(Stored data entries)
:::
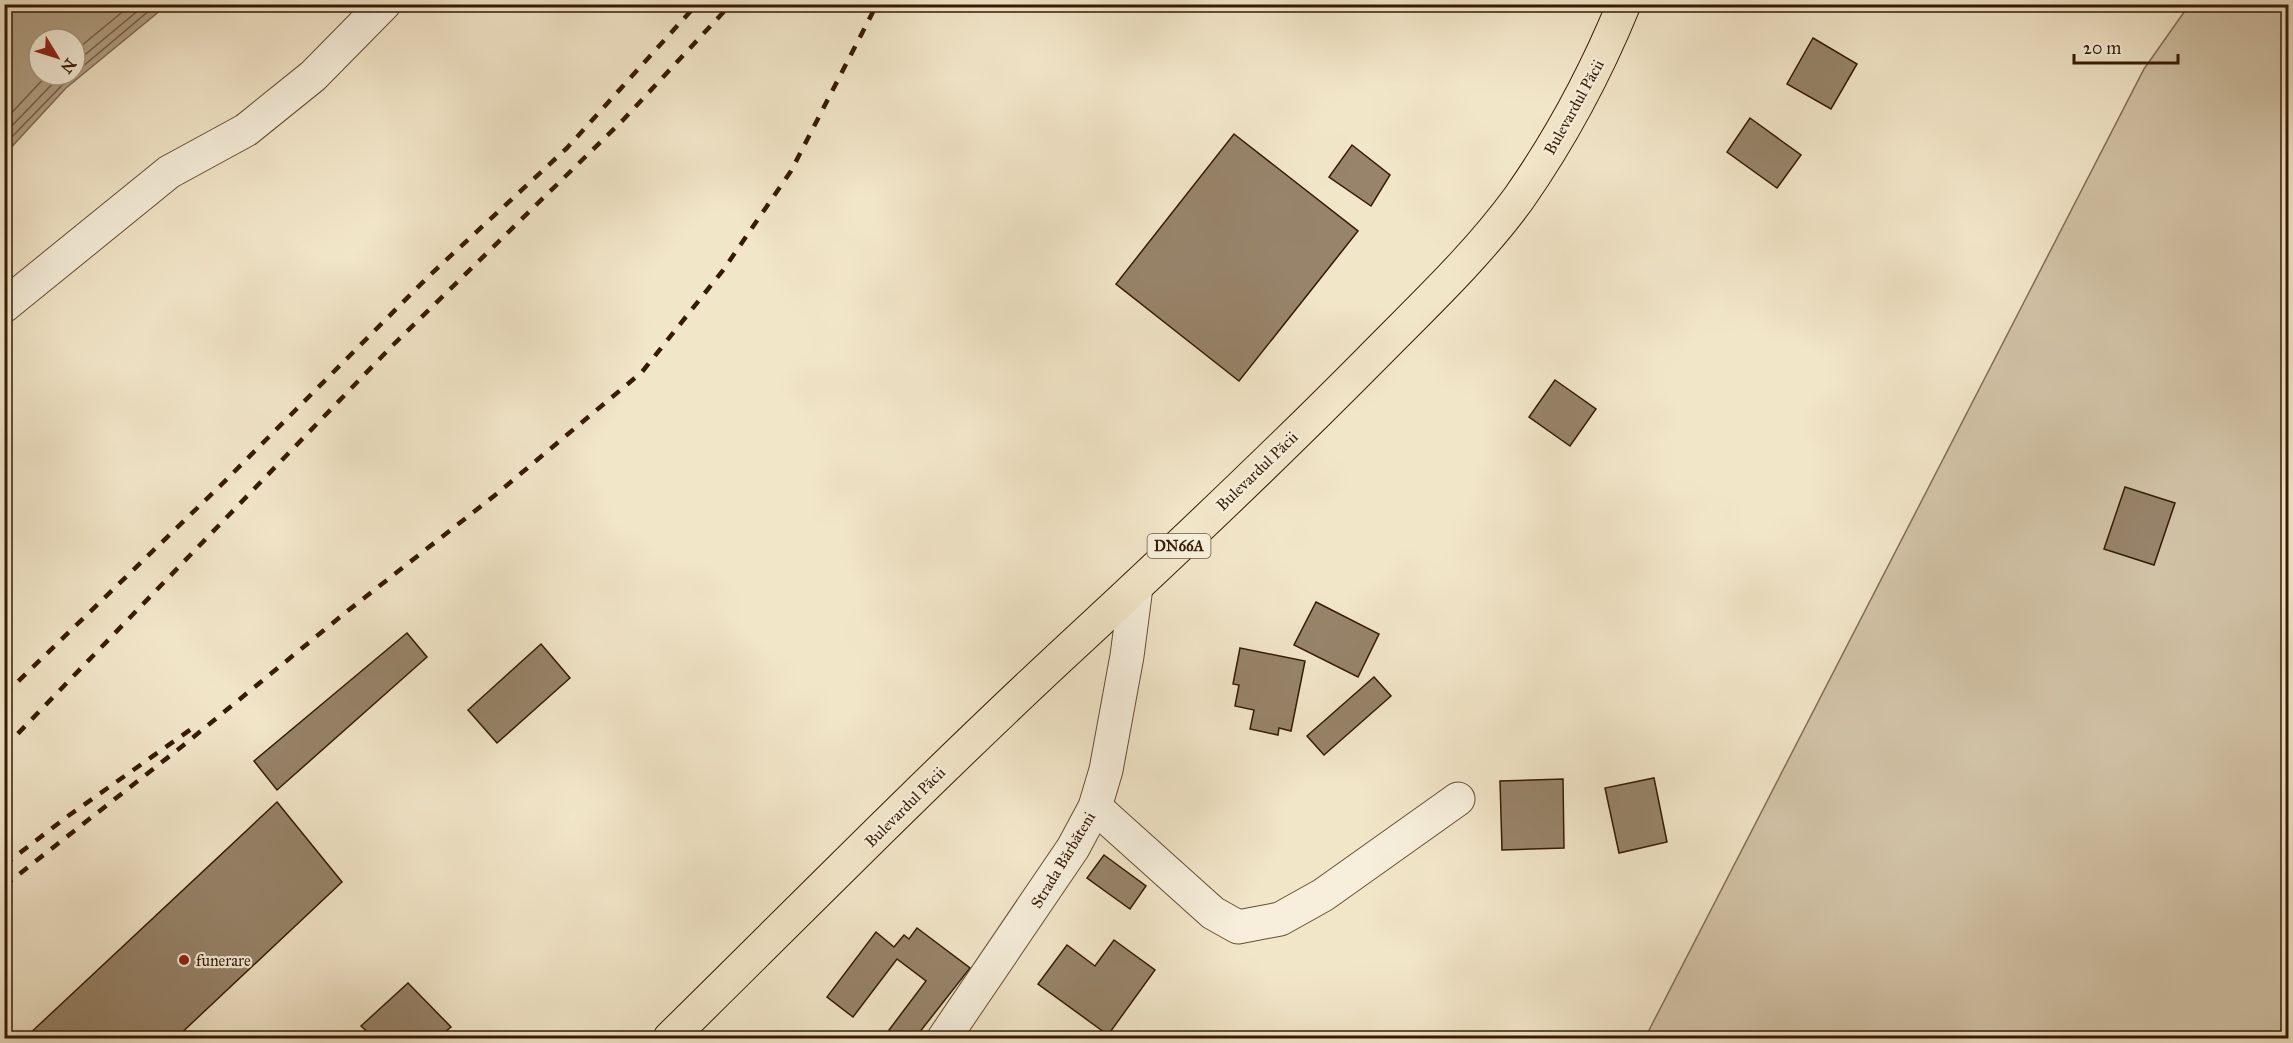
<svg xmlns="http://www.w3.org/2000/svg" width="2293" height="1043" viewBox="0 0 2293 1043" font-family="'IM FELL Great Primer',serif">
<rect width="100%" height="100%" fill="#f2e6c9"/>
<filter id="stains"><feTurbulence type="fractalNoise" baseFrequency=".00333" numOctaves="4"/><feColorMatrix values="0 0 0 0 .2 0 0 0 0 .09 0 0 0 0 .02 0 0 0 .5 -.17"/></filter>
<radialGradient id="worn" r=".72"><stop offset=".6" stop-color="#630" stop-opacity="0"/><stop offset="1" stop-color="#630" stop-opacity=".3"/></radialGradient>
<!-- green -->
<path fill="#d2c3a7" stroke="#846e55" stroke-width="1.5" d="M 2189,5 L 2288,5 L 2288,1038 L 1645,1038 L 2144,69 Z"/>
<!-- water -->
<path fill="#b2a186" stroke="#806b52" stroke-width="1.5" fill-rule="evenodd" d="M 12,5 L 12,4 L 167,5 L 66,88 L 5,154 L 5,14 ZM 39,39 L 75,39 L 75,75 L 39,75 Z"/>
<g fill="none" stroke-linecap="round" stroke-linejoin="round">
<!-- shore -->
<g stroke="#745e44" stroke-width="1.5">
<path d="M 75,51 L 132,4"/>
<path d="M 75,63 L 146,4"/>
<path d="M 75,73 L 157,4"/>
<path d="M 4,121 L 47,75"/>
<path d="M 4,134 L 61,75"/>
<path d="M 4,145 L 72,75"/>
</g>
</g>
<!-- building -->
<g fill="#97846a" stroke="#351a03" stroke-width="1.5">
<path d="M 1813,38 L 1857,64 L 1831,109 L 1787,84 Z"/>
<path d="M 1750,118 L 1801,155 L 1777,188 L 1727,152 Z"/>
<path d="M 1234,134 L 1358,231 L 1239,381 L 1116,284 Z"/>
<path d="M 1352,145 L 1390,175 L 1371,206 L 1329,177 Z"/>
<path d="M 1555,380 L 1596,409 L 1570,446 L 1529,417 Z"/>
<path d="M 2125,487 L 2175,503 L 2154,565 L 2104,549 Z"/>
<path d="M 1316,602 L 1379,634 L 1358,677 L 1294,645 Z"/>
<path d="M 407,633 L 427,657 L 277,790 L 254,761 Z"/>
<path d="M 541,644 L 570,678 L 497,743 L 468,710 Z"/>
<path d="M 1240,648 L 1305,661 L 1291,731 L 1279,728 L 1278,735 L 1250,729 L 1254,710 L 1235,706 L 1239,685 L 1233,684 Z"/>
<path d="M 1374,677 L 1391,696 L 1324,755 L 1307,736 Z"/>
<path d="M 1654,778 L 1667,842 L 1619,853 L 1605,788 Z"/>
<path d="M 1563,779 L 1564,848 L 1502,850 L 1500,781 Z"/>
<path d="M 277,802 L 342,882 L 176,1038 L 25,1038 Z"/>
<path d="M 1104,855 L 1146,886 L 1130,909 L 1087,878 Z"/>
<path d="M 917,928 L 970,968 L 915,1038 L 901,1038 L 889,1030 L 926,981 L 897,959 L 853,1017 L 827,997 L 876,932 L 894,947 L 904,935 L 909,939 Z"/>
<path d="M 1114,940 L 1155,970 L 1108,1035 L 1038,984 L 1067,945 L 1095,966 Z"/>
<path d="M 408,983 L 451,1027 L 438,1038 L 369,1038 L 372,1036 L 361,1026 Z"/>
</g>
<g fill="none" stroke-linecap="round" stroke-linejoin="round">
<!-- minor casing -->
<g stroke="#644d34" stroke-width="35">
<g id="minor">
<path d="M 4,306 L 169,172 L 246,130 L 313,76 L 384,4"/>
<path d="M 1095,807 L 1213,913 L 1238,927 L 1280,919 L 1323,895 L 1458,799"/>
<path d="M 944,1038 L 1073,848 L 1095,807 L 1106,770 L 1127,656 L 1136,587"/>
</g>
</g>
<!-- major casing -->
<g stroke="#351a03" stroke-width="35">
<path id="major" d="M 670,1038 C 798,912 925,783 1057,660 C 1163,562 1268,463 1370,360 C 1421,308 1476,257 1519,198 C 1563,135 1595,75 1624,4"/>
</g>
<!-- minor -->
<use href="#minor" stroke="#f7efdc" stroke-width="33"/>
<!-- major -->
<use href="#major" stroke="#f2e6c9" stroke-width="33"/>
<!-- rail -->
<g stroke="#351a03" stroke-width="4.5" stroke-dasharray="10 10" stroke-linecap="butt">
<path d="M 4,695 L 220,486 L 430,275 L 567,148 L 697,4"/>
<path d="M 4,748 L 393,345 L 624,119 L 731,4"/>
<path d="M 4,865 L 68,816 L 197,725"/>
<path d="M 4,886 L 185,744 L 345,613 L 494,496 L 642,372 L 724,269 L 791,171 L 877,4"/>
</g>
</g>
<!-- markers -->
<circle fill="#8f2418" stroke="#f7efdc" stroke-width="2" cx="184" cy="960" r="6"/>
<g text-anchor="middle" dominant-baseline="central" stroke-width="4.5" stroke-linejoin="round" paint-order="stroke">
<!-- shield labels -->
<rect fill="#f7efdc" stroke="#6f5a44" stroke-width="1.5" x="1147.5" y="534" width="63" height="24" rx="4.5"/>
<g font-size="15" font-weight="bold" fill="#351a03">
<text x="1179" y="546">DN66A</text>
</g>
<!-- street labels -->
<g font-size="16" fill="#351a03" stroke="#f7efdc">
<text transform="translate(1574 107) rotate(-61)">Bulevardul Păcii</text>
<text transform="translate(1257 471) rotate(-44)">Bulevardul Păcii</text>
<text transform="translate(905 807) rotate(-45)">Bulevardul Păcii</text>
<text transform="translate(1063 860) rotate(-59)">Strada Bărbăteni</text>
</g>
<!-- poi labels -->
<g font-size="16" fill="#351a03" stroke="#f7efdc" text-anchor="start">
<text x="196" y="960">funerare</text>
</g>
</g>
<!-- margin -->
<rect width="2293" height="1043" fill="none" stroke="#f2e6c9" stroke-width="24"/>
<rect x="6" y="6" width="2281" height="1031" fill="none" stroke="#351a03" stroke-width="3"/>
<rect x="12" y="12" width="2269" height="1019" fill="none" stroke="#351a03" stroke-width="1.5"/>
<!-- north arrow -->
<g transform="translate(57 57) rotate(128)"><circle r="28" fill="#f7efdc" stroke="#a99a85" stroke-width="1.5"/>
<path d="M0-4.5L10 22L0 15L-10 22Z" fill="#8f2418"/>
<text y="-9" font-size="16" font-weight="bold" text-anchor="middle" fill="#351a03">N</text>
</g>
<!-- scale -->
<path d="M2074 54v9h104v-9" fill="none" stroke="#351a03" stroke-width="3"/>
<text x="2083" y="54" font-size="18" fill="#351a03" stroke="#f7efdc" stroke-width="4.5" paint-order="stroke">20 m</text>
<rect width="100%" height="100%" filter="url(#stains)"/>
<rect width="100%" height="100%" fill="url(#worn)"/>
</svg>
:::
WHAT TO WORK ON → All lines above holding the word "circle" make up the answer; copy each one.

EXERCISE ANSWER →
<circle fill="#8f2418" stroke="#f7efdc" stroke-width="2" cx="184" cy="960" r="6"/>
<g transform="translate(57 57) rotate(128)"><circle r="28" fill="#f7efdc" stroke="#a99a85" stroke-width="1.5"/>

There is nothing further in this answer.